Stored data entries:
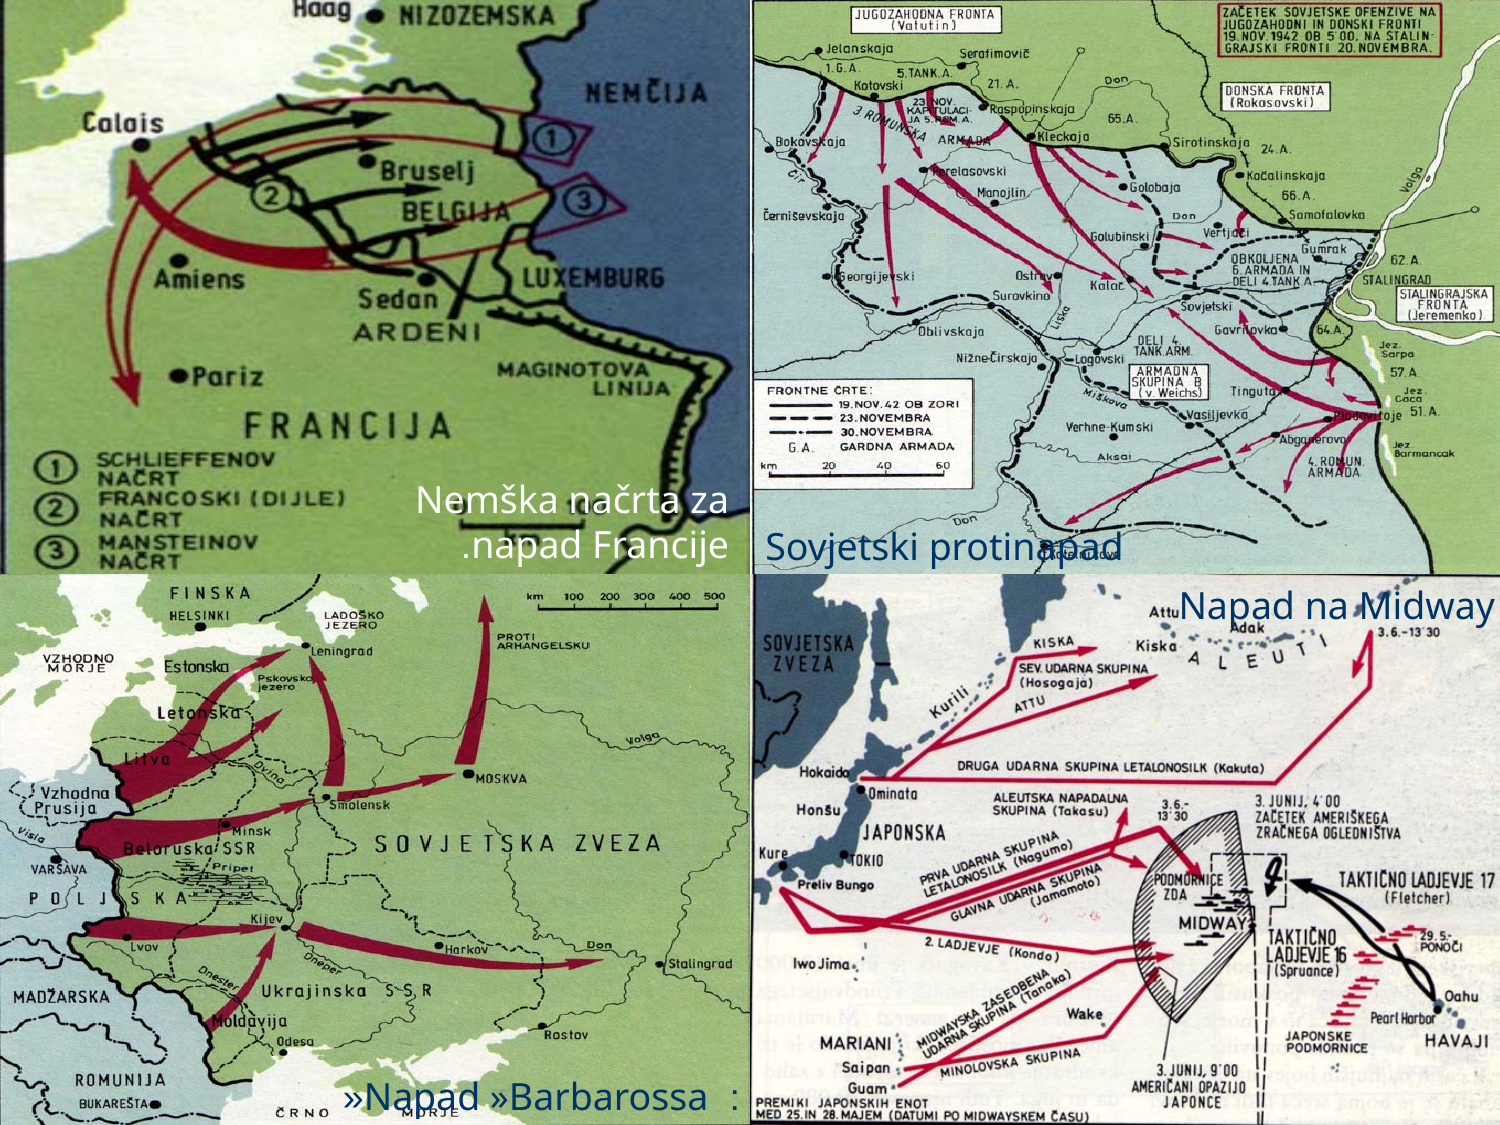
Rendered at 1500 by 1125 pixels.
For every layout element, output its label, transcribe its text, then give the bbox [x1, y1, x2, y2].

text_box : Napad »Barbarossa« [317, 1064, 750, 1125]
text_box Napad na Midway [1152, 574, 1500, 635]
text_box Nemška načrta za napad Francije. [372, 468, 745, 573]
text_box Sovjetski protinapad [739, 515, 1139, 576]
picture [0, 0, 1500, 1125]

Task prompt
Put every line of the saved data entries above into a Markdown table with the columns "Row" and "Line text," numbering the rows in order and omitting blank lines. Leave the pictures themselves out of the table.

Correct response
| Row | Line text |
|---|---|
| 1 | Rendered at 1500 by 1125 pixels. |
| 2 | For every layout element, output its label, transcribe its text, then give the bbox [x1, y1, x2, y2]. |
| 3 | text_box : Napad »Barbarossa« [317, 1064, 750, 1125] |
| 4 | text_box Napad na Midway [1152, 574, 1500, 635] |
| 5 | text_box Nemška načrta za napad Francije. [372, 468, 745, 573] |
| 6 | text_box Sovjetski protinapad [739, 515, 1139, 576] |
| 7 | picture [0, 0, 1500, 1125] |